Giovedi scorso levataccia alle 4.30 di mattina per poter prendere il volo delle 6.45 da Torino a Roma, in vista di un paio di riunioni federali nella sede di Via Flaminia Nuova: Commissione Tecnica e Riunione tra Area Tecnica ed Amministrazione per il bilancio 2007-2008.
Arrivo in FIDAL verso le 8.45, qualche parola con il Segretario Federale/Generale su diverse questioni delicate per le quali dovevo dare risposta ad alcuni atleti e dirigenti, altri argomenti da trattare in ufficio ed alle 11.00 inizia la Commissione Tecnica con l'esposizione ai membri esterni (limitati a Grazia Vanni, mancando per problemi diversi Giorgio Ariani e Ignazio Russo) dei nuovi progetti per i CdS, dei minimi internazionali decisi dal Settore Tecnico per la varie manifestazioni 2008 e la regolamentazione degli stessi, delle borse di studio per tecnici, etc... Seguita una discussione su varie ed eventuali modifiche o proposte diverse, commenti e confronti e fine lavori (le Commissioni hanno funzione propositiva nei confronti del Consiglio Federale).

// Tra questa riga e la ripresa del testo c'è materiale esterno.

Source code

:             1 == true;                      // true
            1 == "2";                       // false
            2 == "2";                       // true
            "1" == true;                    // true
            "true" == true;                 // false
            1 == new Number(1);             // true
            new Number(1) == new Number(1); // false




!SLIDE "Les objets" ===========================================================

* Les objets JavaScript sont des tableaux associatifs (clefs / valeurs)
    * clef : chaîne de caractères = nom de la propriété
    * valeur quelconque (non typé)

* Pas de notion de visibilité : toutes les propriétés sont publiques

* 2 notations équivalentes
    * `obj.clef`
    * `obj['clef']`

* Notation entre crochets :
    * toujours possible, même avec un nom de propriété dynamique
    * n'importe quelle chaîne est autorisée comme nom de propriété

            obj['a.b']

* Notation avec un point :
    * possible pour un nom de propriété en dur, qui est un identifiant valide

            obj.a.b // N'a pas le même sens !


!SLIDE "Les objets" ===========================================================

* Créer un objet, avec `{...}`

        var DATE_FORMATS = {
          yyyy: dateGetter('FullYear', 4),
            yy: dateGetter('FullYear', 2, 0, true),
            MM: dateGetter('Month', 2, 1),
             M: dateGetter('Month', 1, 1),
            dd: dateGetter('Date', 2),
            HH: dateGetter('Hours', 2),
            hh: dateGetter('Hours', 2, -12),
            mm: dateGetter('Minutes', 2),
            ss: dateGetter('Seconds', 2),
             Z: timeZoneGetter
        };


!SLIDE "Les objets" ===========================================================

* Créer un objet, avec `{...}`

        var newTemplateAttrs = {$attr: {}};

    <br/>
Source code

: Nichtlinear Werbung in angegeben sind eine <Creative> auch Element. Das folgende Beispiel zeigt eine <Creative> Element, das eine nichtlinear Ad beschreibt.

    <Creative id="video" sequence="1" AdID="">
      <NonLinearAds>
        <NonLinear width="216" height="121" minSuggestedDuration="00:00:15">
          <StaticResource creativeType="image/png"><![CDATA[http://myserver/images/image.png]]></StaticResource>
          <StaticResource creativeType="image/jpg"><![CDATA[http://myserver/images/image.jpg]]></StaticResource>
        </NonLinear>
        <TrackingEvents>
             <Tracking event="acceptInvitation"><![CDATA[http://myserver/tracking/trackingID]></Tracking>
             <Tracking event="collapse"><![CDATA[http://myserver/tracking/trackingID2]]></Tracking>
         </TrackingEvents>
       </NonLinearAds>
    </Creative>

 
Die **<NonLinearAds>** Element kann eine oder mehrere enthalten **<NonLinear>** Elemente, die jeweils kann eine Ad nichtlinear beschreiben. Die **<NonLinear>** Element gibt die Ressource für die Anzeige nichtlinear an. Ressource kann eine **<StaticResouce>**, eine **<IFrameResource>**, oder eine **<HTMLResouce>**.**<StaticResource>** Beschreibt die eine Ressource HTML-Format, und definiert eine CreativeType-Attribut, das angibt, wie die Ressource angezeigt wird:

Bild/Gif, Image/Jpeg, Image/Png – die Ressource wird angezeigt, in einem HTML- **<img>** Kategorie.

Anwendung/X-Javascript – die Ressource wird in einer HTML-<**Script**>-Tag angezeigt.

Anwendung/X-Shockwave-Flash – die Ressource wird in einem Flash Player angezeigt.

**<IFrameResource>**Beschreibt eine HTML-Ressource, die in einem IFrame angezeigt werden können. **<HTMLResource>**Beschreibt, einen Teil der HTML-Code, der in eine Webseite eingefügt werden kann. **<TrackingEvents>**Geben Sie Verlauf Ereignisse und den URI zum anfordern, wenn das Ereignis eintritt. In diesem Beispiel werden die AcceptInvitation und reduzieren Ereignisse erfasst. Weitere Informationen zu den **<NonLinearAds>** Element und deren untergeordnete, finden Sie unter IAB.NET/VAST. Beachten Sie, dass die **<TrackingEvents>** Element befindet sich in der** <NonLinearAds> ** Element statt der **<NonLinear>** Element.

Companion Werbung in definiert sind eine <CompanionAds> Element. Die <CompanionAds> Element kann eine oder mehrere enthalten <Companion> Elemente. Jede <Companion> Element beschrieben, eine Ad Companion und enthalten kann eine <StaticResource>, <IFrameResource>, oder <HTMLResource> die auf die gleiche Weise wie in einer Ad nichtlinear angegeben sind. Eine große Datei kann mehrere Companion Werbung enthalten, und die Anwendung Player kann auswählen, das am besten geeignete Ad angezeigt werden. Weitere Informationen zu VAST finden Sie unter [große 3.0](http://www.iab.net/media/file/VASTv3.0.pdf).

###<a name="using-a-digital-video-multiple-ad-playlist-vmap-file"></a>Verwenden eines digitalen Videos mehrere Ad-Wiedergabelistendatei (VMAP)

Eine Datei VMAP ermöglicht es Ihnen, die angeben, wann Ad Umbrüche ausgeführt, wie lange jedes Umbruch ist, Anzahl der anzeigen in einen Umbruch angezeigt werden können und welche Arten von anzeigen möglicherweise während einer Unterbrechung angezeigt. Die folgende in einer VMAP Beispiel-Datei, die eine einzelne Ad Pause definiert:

Pausa pranzo (panini e caffè) e si riparte con l'Amministrazione per definire le esigenze e le priorità di Area nell'anno olimpico. Garantita la copertura per le nostre esigenze, dopo tutta una serie di controlli sui 'progetti', ancora un caffè e si saluta chi riparte per organizzarsi con chi resta.
Io resto per terminare la mattina dopo le ultime faccende in federazione e, insieme a Franco De Feo, Piero Biasi e Fausto Riccardi, mi incammino verso Trastevere.
Dopo la solita gimcana tra le viuzze del magico quartiere storico ed un parcheggio in divieto (difficile trovarne uno regolare in zona) sperando che i vigili finissero la carta per le contravvenzioni prima di arrivare alla nostra auto, ci avviamo in direzione piazza Trilussa per entrare poi nel famoso vicolo De Cinque, quello della parolaccia.
Troviamo l'osteria che aveva in mente uno di noi ed entriamo nella tipica atmosfera romana d'altri tempi, non fosse stato per la multietnicità dei camerieri. Tra l'altro la nostra, russa, è stata gentilissima e di un'estrema simpatia, da tornarci.
Decidiamo per bucatini all'amatriciana e alla gricia (amatriciana in bianco) e costate di manzo. Vinello dei castelli e birra hanno innaffiato la cena, cominciata con un piatto spaventosamente grande di bucatini che abbiamo finito veramente a fatica, con un reale timore di ciò che sarebbe arrivato in seguito. Infatti le costate erano probabilmente di dinosauro date le dimensioni, alla fiorentina facenvano un baffo!!! Il sorbetto finale è stato al passo con le portate precedenti e sembrava più una coppa gigante.
Fotografia con la nostra simpatica ospite e con alcuni ragazzi/e rumeni nel tavolo di fianco, saluti di rito con promessa di tornare e poi via di nuovo per andare a salutare il nostro amico Matteo Kranner, ex-decatleta di grande talento ma testa matta, titolare di un bar (Naish) di fronte alla parolaccia. Per aiutare la digestione abbiamo fatto una giro moooooooolto largo, per poi scoprire l'assenza di Matteo, probabilmente impegnato con il suo nuovo lavoro nel cinema (controllo di produzione o roba del genere). Trastevere è veramente un luogo incantevole, per alcuni versi rimasto ai tempi che furono, con i suoi vicoli che si intrecciano con curve ed angoli tutti diversi che fanno perdere l'orientamento. E la quantità di stranieri che popola tale quartiere è indescrivibile.
Tornando all'ovile mi sono fatto lasciare in via delle Milizie per salutare una cara amica di Mondragone, Manuela, che stava cenando insieme alla sorella Fabiana accompagnata dal ragazzo e da un gruppo di amici.
Un'oretta con loro e poi a letto, crollato sotto la stanchezza dell'alzataccia e della 'magnata' gargantuesca.

Il giorno dopo sveglia presto, FIDAL a concludere i lavori e poi Fiumicino per prendere il volo di rientro, sul quale ho trovato il direttore di RaiUno Fabrizio Del Noce.
Neppure il tempo di arrivare a casa che ricevo un invito a cena con la mia sorellina Pilar e Giorgia, amica d'infanzia. Invito accettato volentieri e quindi un'altra piacevole serata è trascosrsa prima di andare a dormire come un mattone.